__Task directions__. The data is to be repeated exactly, with the images removed.

[Opening Available data section]

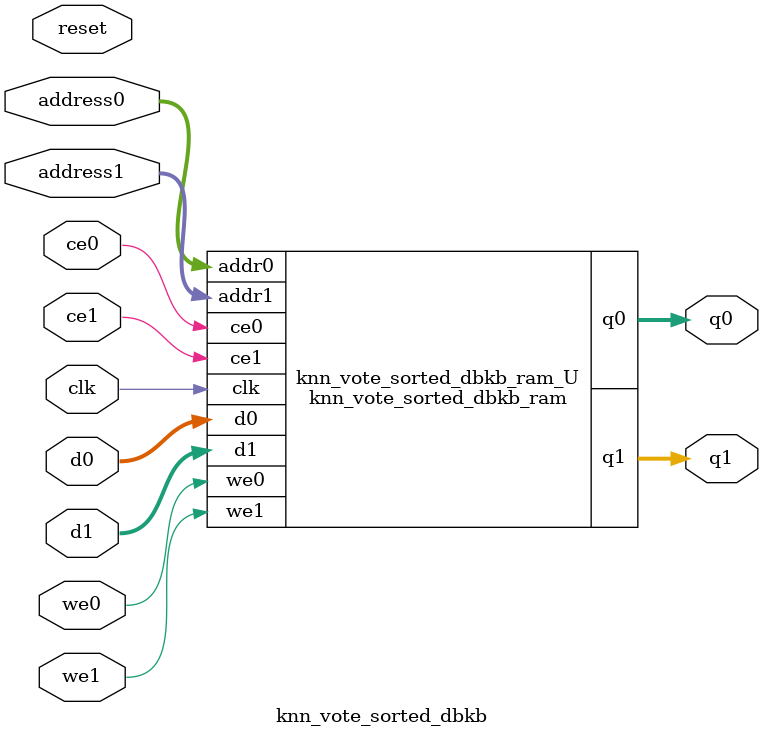
<source format=v>
`timescale 1 ns / 1 ps
module knn_vote_sorted_dbkb_ram (addr0, ce0, d0, we0, q0, addr1, ce1, d1, we1, q1,  clk);

parameter DWIDTH = 6;
parameter AWIDTH = 5;
parameter MEM_SIZE = 30;

input[AWIDTH-1:0] addr0;
input ce0;
input[DWIDTH-1:0] d0;
input we0;
output reg[DWIDTH-1:0] q0;
input[AWIDTH-1:0] addr1;
input ce1;
input[DWIDTH-1:0] d1;
input we1;
output reg[DWIDTH-1:0] q1;
input clk;

(* ram_style = "block" *)reg [DWIDTH-1:0] ram[0:MEM_SIZE-1];




always @(posedge clk)  
begin 
    if (ce0) begin
        if (we0) 
            ram[addr0] <= d0; 
        q0 <= ram[addr0];
    end
end


always @(posedge clk)  
begin 
    if (ce1) begin
        if (we1) 
            ram[addr1] <= d1; 
        q1 <= ram[addr1];
    end
end


endmodule

`timescale 1 ns / 1 ps
module knn_vote_sorted_dbkb(
    reset,
    clk,
    address0,
    ce0,
    we0,
    d0,
    q0,
    address1,
    ce1,
    we1,
    d1,
    q1);

parameter DataWidth = 32'd6;
parameter AddressRange = 32'd30;
parameter AddressWidth = 32'd5;
input reset;
input clk;
input[AddressWidth - 1:0] address0;
input ce0;
input we0;
input[DataWidth - 1:0] d0;
output[DataWidth - 1:0] q0;
input[AddressWidth - 1:0] address1;
input ce1;
input we1;
input[DataWidth - 1:0] d1;
output[DataWidth - 1:0] q1;



knn_vote_sorted_dbkb_ram knn_vote_sorted_dbkb_ram_U(
    .clk( clk ),
    .addr0( address0 ),
    .ce0( ce0 ),
    .we0( we0 ),
    .d0( d0 ),
    .q0( q0 ),
    .addr1( address1 ),
    .ce1( ce1 ),
    .we1( we1 ),
    .d1( d1 ),
    .q1( q1 ));

endmodule


</source>
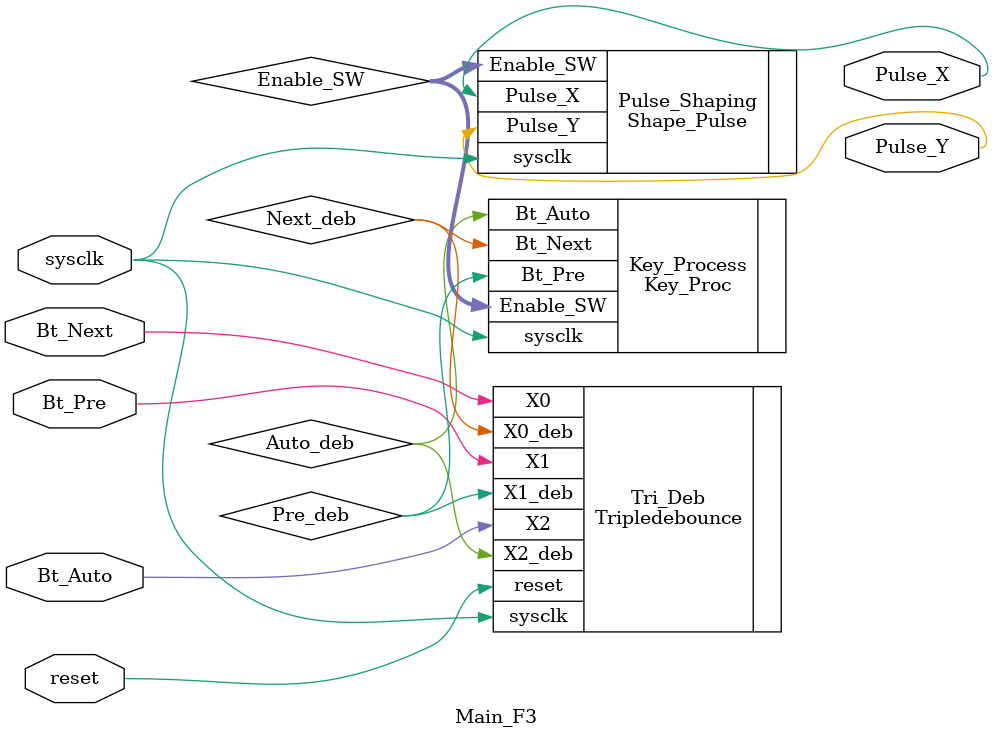
<source format=v>
`include"Key_Proc.v"
`include"Shape_Pulse.v"
`include"Tripledebounce.v"
module Main_F3 (input wire sysclk,
input wire Bt_Next,
input wire Bt_Pre,
input wire Bt_Auto,
input wire reset, 
output wire Pulse_X,
output wire Pulse_Y);

wire Next_deb, Pre_deb, Auto_deb;
wire [3:0] Enable_SW;

Tripledebounce Tri_Deb (.X0(Bt_Next),.X1(Bt_Pre),.X2(Bt_Auto),.reset(reset),
.X0_deb(Next_deb),.X1_deb(Pre_deb),.X2_deb(Auto_deb),.sysclk(sysclk));

Key_Proc Key_Process(.sysclk(sysclk),.Bt_Next(Next_deb),.Bt_Pre(Pre_deb),
.Bt_Auto(Auto_deb),.Enable_SW(Enable_SW));


Shape_Pulse Pulse_Shaping (.sysclk(sysclk),.Enable_SW(Enable_SW),.Pulse_X(Pulse_X),
.Pulse_Y(Pulse_Y));

endmodule
</source>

[Closing Available data section]

__Task solution__.
<source format=v>
`timescale 1 ns / 1 ps
module knn_vote_sorted_dbkb_ram (addr0, ce0, d0, we0, q0, addr1, ce1, d1, we1, q1,  clk);

parameter DWIDTH = 6;
parameter AWIDTH = 5;
parameter MEM_SIZE = 30;

input[AWIDTH-1:0] addr0;
input ce0;
input[DWIDTH-1:0] d0;
input we0;
output reg[DWIDTH-1:0] q0;
input[AWIDTH-1:0] addr1;
input ce1;
input[DWIDTH-1:0] d1;
input we1;
output reg[DWIDTH-1:0] q1;
input clk;

(* ram_style = "block" *)reg [DWIDTH-1:0] ram[0:MEM_SIZE-1];




always @(posedge clk)  
begin 
    if (ce0) begin
        if (we0) 
            ram[addr0] <= d0; 
        q0 <= ram[addr0];
    end
end


always @(posedge clk)  
begin 
    if (ce1) begin
        if (we1) 
            ram[addr1] <= d1; 
        q1 <= ram[addr1];
    end
end


endmodule

`timescale 1 ns / 1 ps
module knn_vote_sorted_dbkb(
    reset,
    clk,
    address0,
    ce0,
    we0,
    d0,
    q0,
    address1,
    ce1,
    we1,
    d1,
    q1);

parameter DataWidth = 32'd6;
parameter AddressRange = 32'd30;
parameter AddressWidth = 32'd5;
input reset;
input clk;
input[AddressWidth - 1:0] address0;
input ce0;
input we0;
input[DataWidth - 1:0] d0;
output[DataWidth - 1:0] q0;
input[AddressWidth - 1:0] address1;
input ce1;
input we1;
input[DataWidth - 1:0] d1;
output[DataWidth - 1:0] q1;



knn_vote_sorted_dbkb_ram knn_vote_sorted_dbkb_ram_U(
    .clk( clk ),
    .addr0( address0 ),
    .ce0( ce0 ),
    .we0( we0 ),
    .d0( d0 ),
    .q0( q0 ),
    .addr1( address1 ),
    .ce1( ce1 ),
    .we1( we1 ),
    .d1( d1 ),
    .q1( q1 ));

endmodule


</source>
<source format=v>
`include"Key_Proc.v"
`include"Shape_Pulse.v"
`include"Tripledebounce.v"
module Main_F3 (input wire sysclk,
input wire Bt_Next,
input wire Bt_Pre,
input wire Bt_Auto,
input wire reset, 
output wire Pulse_X,
output wire Pulse_Y);

wire Next_deb, Pre_deb, Auto_deb;
wire [3:0] Enable_SW;

Tripledebounce Tri_Deb (.X0(Bt_Next),.X1(Bt_Pre),.X2(Bt_Auto),.reset(reset),
.X0_deb(Next_deb),.X1_deb(Pre_deb),.X2_deb(Auto_deb),.sysclk(sysclk));

Key_Proc Key_Process(.sysclk(sysclk),.Bt_Next(Next_deb),.Bt_Pre(Pre_deb),
.Bt_Auto(Auto_deb),.Enable_SW(Enable_SW));


Shape_Pulse Pulse_Shaping (.sysclk(sysclk),.Enable_SW(Enable_SW),.Pulse_X(Pulse_X),
.Pulse_Y(Pulse_Y));

endmodule
</source>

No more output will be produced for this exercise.